■ Instructions for the task:
Rewrite all the rows below as a numbered list, omitting any blank lines.
── Records shown
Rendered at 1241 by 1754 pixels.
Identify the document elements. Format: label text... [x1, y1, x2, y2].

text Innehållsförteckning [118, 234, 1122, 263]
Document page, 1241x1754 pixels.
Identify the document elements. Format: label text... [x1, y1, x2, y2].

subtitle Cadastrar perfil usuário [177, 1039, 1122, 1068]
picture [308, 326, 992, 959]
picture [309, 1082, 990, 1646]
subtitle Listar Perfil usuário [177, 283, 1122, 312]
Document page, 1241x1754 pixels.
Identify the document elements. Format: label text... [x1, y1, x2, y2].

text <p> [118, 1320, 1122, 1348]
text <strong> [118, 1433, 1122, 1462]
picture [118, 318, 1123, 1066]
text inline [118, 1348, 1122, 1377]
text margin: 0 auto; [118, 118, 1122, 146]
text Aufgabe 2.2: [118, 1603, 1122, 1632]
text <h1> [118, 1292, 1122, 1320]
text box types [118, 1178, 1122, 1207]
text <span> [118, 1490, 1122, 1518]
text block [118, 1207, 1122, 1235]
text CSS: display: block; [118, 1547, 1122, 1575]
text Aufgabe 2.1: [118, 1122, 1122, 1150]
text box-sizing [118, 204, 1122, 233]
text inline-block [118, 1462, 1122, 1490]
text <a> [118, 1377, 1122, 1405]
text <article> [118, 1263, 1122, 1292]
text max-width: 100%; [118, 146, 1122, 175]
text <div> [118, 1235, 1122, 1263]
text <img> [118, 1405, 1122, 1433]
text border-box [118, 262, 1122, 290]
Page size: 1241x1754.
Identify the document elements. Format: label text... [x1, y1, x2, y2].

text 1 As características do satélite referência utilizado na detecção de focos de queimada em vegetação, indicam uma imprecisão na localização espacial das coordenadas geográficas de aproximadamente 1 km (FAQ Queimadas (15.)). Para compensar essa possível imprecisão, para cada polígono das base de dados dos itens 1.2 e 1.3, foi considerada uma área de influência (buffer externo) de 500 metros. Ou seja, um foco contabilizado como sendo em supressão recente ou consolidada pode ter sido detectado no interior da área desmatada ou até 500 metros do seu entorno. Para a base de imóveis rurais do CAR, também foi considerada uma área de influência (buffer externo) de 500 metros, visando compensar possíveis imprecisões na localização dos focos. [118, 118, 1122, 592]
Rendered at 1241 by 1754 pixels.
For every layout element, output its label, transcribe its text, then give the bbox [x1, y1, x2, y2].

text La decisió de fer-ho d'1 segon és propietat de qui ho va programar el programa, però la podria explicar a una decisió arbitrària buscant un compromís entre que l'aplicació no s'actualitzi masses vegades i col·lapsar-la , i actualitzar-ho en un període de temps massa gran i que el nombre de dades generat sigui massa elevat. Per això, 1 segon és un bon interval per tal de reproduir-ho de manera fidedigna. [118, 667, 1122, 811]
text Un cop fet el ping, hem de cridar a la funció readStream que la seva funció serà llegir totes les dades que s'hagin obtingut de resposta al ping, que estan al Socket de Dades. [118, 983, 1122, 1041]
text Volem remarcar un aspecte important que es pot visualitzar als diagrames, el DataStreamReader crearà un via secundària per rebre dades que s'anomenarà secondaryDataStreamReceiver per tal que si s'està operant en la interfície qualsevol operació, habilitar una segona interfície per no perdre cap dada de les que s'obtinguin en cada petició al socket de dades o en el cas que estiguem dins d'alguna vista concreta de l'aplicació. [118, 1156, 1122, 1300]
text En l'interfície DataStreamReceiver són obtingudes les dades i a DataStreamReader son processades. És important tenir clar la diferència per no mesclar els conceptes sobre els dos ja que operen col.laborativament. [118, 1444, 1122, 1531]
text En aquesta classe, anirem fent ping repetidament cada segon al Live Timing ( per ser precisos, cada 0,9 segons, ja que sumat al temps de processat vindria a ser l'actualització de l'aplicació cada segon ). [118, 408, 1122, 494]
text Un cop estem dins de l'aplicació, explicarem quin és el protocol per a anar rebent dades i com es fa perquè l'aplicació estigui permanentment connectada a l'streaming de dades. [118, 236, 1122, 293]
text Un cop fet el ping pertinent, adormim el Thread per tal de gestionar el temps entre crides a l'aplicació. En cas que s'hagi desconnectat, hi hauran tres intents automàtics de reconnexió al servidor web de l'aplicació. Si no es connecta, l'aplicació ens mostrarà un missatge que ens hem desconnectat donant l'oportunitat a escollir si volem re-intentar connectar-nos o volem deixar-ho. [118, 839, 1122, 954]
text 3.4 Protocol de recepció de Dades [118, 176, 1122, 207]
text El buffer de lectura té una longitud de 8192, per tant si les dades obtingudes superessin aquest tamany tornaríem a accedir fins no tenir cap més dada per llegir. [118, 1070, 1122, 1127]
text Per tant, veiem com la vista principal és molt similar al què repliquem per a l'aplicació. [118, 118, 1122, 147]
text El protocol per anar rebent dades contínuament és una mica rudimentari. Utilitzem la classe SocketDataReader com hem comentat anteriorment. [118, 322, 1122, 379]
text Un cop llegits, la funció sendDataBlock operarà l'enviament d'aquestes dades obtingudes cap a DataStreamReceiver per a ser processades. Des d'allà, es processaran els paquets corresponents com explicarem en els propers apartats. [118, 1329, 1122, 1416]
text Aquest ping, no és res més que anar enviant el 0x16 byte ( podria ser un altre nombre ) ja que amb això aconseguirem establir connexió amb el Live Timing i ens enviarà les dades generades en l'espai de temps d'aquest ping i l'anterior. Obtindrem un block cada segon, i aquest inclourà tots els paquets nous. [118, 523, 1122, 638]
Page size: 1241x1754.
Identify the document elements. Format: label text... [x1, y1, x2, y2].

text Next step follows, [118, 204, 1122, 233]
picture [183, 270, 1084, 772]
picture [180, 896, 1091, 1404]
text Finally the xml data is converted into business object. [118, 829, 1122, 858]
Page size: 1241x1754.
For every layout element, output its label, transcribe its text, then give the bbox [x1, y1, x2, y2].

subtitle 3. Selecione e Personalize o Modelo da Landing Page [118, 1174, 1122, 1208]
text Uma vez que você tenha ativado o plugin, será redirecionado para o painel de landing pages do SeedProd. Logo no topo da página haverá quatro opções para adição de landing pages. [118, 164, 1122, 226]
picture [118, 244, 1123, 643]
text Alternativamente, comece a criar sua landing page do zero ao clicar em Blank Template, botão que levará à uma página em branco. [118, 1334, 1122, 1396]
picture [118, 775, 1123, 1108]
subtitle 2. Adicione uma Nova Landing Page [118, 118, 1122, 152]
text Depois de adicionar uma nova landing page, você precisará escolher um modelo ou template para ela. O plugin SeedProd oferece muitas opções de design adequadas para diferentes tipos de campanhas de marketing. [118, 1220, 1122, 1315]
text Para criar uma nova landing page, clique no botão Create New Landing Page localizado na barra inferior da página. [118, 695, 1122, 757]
────
■ Response to the task:
1. Rendered at 1241 by 1754 pixels.
2. Identify the document elements. Format: label text... [x1, y1, x2, y2].
3. text Innehållsförteckning [118, 234, 1122, 263]
4. Document page, 1241x1754 pixels.
5. Identify the document elements. Format: label text... [x1, y1, x2, y2].
6. subtitle Cadastrar perfil usuário [177, 1039, 1122, 1068]
7. picture [308, 326, 992, 959]
8. picture [309, 1082, 990, 1646]
9. subtitle Listar Perfil usuário [177, 283, 1122, 312]
10. Document page, 1241x1754 pixels.
11. Identify the document elements. Format: label text... [x1, y1, x2, y2].
12. text <p> [118, 1320, 1122, 1348]
13. text <strong> [118, 1433, 1122, 1462]
14. picture [118, 318, 1123, 1066]
15. text inline [118, 1348, 1122, 1377]
16. text margin: 0 auto; [118, 118, 1122, 146]
17. text Aufgabe 2.2: [118, 1603, 1122, 1632]
18. text <h1> [118, 1292, 1122, 1320]
19. text box types [118, 1178, 1122, 1207]
20. text <span> [118, 1490, 1122, 1518]
21. text block [118, 1207, 1122, 1235]
22. text CSS: display: block; [118, 1547, 1122, 1575]
23. text Aufgabe 2.1: [118, 1122, 1122, 1150]
24. text box-sizing [118, 204, 1122, 233]
25. text inline-block [118, 1462, 1122, 1490]
26. text <a> [118, 1377, 1122, 1405]
27. text <article> [118, 1263, 1122, 1292]
28. text max-width: 100%; [118, 146, 1122, 175]
29. text <div> [118, 1235, 1122, 1263]
30. text <img> [118, 1405, 1122, 1433]
31. text border-box [118, 262, 1122, 290]
32. Page size: 1241x1754.
33. Identify the document elements. Format: label text... [x1, y1, x2, y2].
34. text 1 As características do satélite referência utilizado na detecção de focos de queimada em vegetação, indicam uma imprecisão na localização espacial das coordenadas geográficas de aproximadamente 1 km (FAQ Queimadas (15.)). Para compensar essa possível imprecisão, para cada polígono das base de dados dos itens 1.2 e 1.3, foi considerada uma área de influência (buffer externo) de 500 metros. Ou seja, um foco contabilizado como sendo em supressão recente ou consolidada pode ter sido detectado no interior da área desmatada ou até 500 metros do seu entorno. Para a base de imóveis rurais do CAR, também foi considerada uma área de influência (buffer externo) de 500 metros, visando compensar possíveis imprecisões na localização dos focos. [118, 118, 1122, 592]
35. Rendered at 1241 by 1754 pixels.
36. For every layout element, output its label, transcribe its text, then give the bbox [x1, y1, x2, y2].
37. text La decisió de fer-ho d'1 segon és propietat de qui ho va programar el programa, però la podria explicar a una decisió arbitrària buscant un compromís entre que l'aplicació no s'actualitzi masses vegades i col·lapsar-la , i actualitzar-ho en un període de temps massa gran i que el nombre de dades generat sigui massa elevat. Per això, 1 segon és un bon interval per tal de reproduir-ho de manera fidedigna. [118, 667, 1122, 811]
38. text Un cop fet el ping, hem de cridar a la funció readStream que la seva funció serà llegir totes les dades que s'hagin obtingut de resposta al ping, que estan al Socket de Dades. [118, 983, 1122, 1041]
39. text Volem remarcar un aspecte important que es pot visualitzar als diagrames, el DataStreamReader crearà un via secundària per rebre dades que s'anomenarà secondaryDataStreamReceiver per tal que si s'està operant en la interfície qualsevol operació, habilitar una segona interfície per no perdre cap dada de les que s'obtinguin en cada petició al socket de dades o en el cas que estiguem dins d'alguna vista concreta de l'aplicació. [118, 1156, 1122, 1300]
40. text En l'interfície DataStreamReceiver són obtingudes les dades i a DataStreamReader son processades. És important tenir clar la diferència per no mesclar els conceptes sobre els dos ja que operen col.laborativament. [118, 1444, 1122, 1531]
41. text En aquesta classe, anirem fent ping repetidament cada segon al Live Timing ( per ser precisos, cada 0,9 segons, ja que sumat al temps de processat vindria a ser l'actualització de l'aplicació cada segon ). [118, 408, 1122, 494]
42. text Un cop estem dins de l'aplicació, explicarem quin és el protocol per a anar rebent dades i com es fa perquè l'aplicació estigui permanentment connectada a l'streaming de dades. [118, 236, 1122, 293]
43. text Un cop fet el ping pertinent, adormim el Thread per tal de gestionar el temps entre crides a l'aplicació. En cas que s'hagi desconnectat, hi hauran tres intents automàtics de reconnexió al servidor web de l'aplicació. Si no es connecta, l'aplicació ens mostrarà un missatge que ens hem desconnectat donant l'oportunitat a escollir si volem re-intentar connectar-nos o volem deixar-ho. [118, 839, 1122, 954]
44. text 3.4 Protocol de recepció de Dades [118, 176, 1122, 207]
45. text El buffer de lectura té una longitud de 8192, per tant si les dades obtingudes superessin aquest tamany tornaríem a accedir fins no tenir cap més dada per llegir. [118, 1070, 1122, 1127]
46. text Per tant, veiem com la vista principal és molt similar al què repliquem per a l'aplicació. [118, 118, 1122, 147]
47. text El protocol per anar rebent dades contínuament és una mica rudimentari. Utilitzem la classe SocketDataReader com hem comentat anteriorment. [118, 322, 1122, 379]
48. text Un cop llegits, la funció sendDataBlock operarà l'enviament d'aquestes dades obtingudes cap a DataStreamReceiver per a ser processades. Des d'allà, es processaran els paquets corresponents com explicarem en els propers apartats. [118, 1329, 1122, 1416]
49. text Aquest ping, no és res més que anar enviant el 0x16 byte ( podria ser un altre nombre ) ja que amb això aconseguirem establir connexió amb el Live Timing i ens enviarà les dades generades en l'espai de temps d'aquest ping i l'anterior. Obtindrem un block cada segon, i aquest inclourà tots els paquets nous. [118, 523, 1122, 638]
50. Page size: 1241x1754.
51. Identify the document elements. Format: label text... [x1, y1, x2, y2].
52. text Next step follows, [118, 204, 1122, 233]
53. picture [183, 270, 1084, 772]
54. picture [180, 896, 1091, 1404]
55. text Finally the xml data is converted into business object. [118, 829, 1122, 858]
56. Page size: 1241x1754.
57. For every layout element, output its label, transcribe its text, then give the bbox [x1, y1, x2, y2].
58. subtitle 3. Selecione e Personalize o Modelo da Landing Page [118, 1174, 1122, 1208]
59. text Uma vez que você tenha ativado o plugin, será redirecionado para o painel de landing pages do SeedProd. Logo no topo da página haverá quatro opções para adição de landing pages. [118, 164, 1122, 226]
60. picture [118, 244, 1123, 643]
61. text Alternativamente, comece a criar sua landing page do zero ao clicar em Blank Template, botão que levará à uma página em branco. [118, 1334, 1122, 1396]
62. picture [118, 775, 1123, 1108]
63. subtitle 2. Adicione uma Nova Landing Page [118, 118, 1122, 152]
64. text Depois de adicionar uma nova landing page, você precisará escolher um modelo ou template para ela. O plugin SeedProd oferece muitas opções de design adequadas para diferentes tipos de campanhas de marketing. [118, 1220, 1122, 1315]
65. text Para criar uma nova landing page, clique no botão Create New Landing Page localizado na barra inferior da página. [118, 695, 1122, 757]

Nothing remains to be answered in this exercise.